In the week of Halloween Dr Katy Soar, Senior Lecturer in Archaeology, who has edited a new collection of supernatural tales centred on stone circles, looks at the myths and magic surrounding these mysterious monoliths...
There is an Old English poem from the tenth century CE called ‘The Ruin’, which describes an old and crumbling Roman town, and begins with the words “Wrætlic is þes wealstan”. This is normally translated as ‘these stones are wondrous’, but more recently Peter Ackroyd (2010) suggested a different translation: “wraith-like is this native stone”.
If we shift our eyes away from a Roman town and focus instead on the various prehistoric megalithic monuments that dot the British Isles, this translation seems particularly apt. Because these stones – the stone circles, solitary standing stones, stone rows, and dolmens – are both wondrous and wraith-like, and have inspired countless tales and stories that are informed with that sense of both wonder and eeriness.
If a wraith is a spirit of a person long since departed, then stone monuments are the ghost of the societies that built and used them. But these people left no writing to tell us who they were and why they built these circles, so in that place people have filled in the gaps with stories – and often these stories are sinister and uncanny, to fit their ‘wraith-like’ nature.

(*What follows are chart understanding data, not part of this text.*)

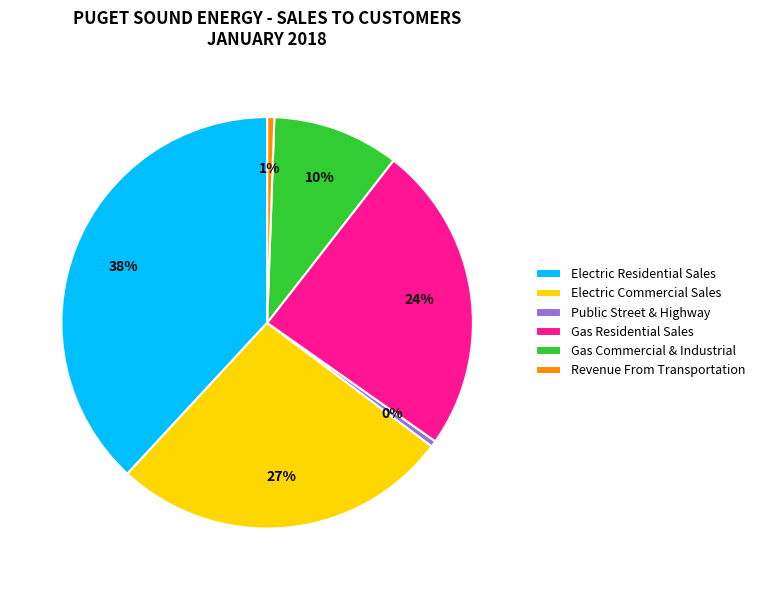

How many slices are in this pie chart?

6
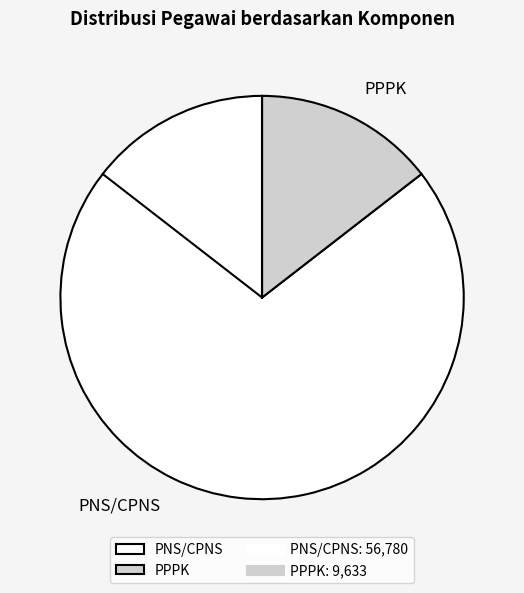

Which category accounts for the majority?

PNS/CPNS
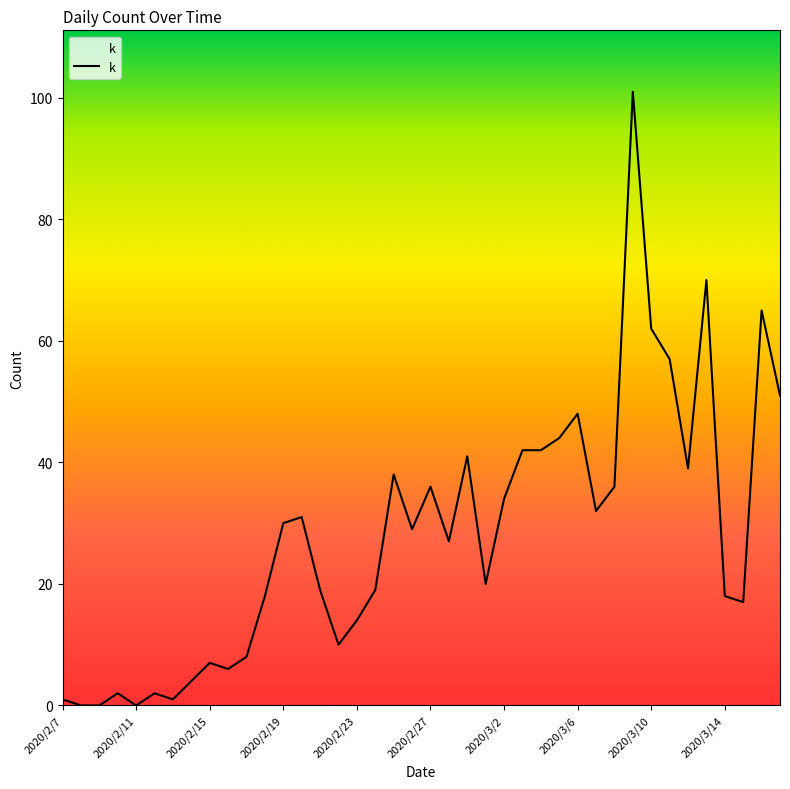

What is the greatest value displayed?

101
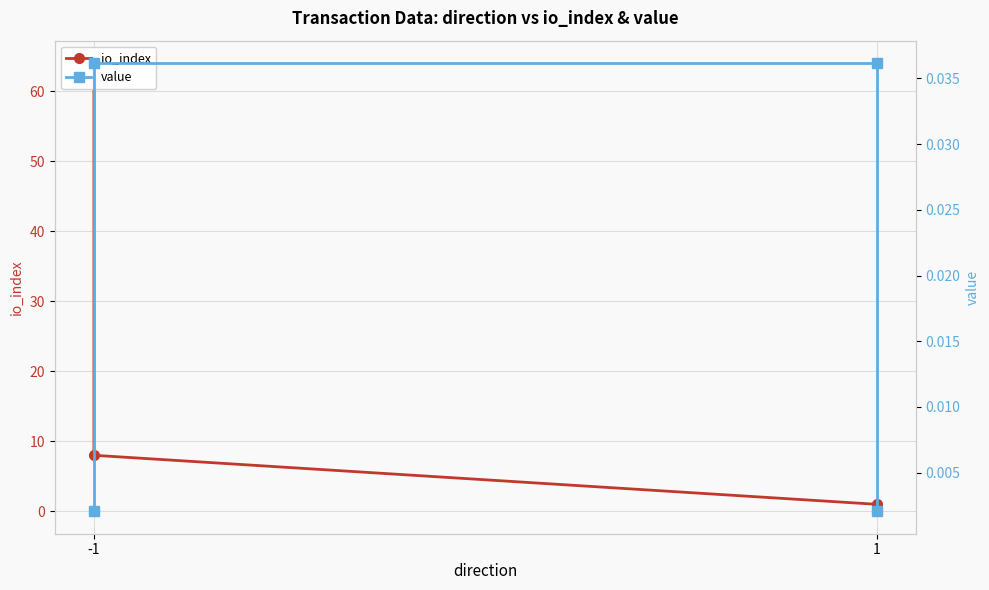

List the series in order of their peak value, lowest first.

value, io_index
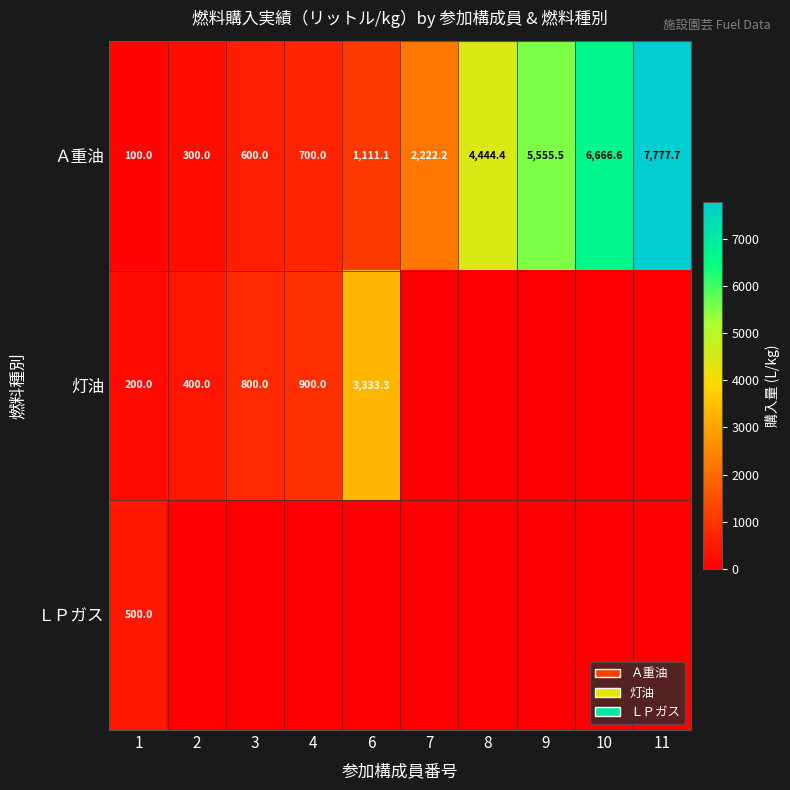

How many values in the 灯油 series are below 200?

5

So it seems appropriate that I’m writing this blog post at Halloween, a time when, traditionally, it was felt that the “spirits of darkness and fear, the evil and malevolent forces of nature, were let loose upon the earth”, as historian of witchcraft and magic Ronald Hutton has put it (2014). Because often the stories that have been told about stone circles speak to the same theme – and this is a theme that I have collected for a new volume in the popular British Library ‘Tales of the Weird’ series, entitled Circles of Stone: Weird Tales of Pagan Sites and Ancient Rites.
Many of these stories are based in the folklore that has grown up around stone circles since the Middle Ages, and which often associates them with otherworldly beings. Given the size of many of these stones, it is not surprising that early writers associated them with giants: in 1136, Geoffrey of Monmouth described how the wizard Merlin created Stonehenge by moving the Giants’ ring from Mount Killaraus in Ireland, where it had originally been constructed by giants.
Witches were also considered to lurk or congregate at stone circles; Issobell Oige was executed for witchcraft in Aberdeen in 1597, and as part of her allegations she was accused of dancing with the Devil around the ‘ane gray stane’ at the hill of Craigleauch.
Stones were also believed to have an element of animation to them, in that they were either once living people, petrified forever as a result of their transgressions, or that the stones themselves have a degree of agency.
For the former, stones were frequently ordinary men or women punished for a sin committed on the Sabbath, usually dancing – such as at the Nine Ladies stone circle on Stanton Moor, Derbyshire - but they could also be playing sport or games, thieving or practising – continuing the theme discussed above – practicing witchcraft (Long Meg and Her Daughters, Cumbria).
Conversely, the stones are also thought to be alive; many folktales tell of their agency, their ability to bring on bad luck if disturbed, or even to move by themselves – at midnight, the King Stone and the Whispering Knights at the Rollright Stones are said to go down to the stream at Little Rollright Spinney to drink.
Stone circles have even been considered as sites of human sacrifice. From the seventeenth century, they began to be associated by antiquarians with Druids, the Iron Age priests of Britian and Gaul. Classical sources such as Caesar and Tacitus talk of Druids practicing human sacrifice; however in none of these sources do they mention stone circles or standing stones.
However, this did not stop antiquarians such as John Stukeley and William Borlase from drawing a connection between them. While the academic community began to call this connection into question by the nineteenth century, the connection remained and continued in popular culture, even to this day, their ‘wraith-like’ nature lending themselves well to stories such as this.
The stories I have brought together in this collection range in date from 1893 to 2018, but all of them in some way draw on these traditions, some more traditional, others with a contemporary or modern twist. So, for example, E.F. Benson presents a more traditional take on the association between stone circles and pagan sacrifice, while Nigel Kneale - most famous as the writer of the TV film series Quatermass – writes of the perils of constructing your new build bungalow on the site of a stone circle.
What these stories show is that while academic debate may continue regarding the function and architects of these megalithic features, in popular imagination, stone circles never lose their power to enchant and disturb.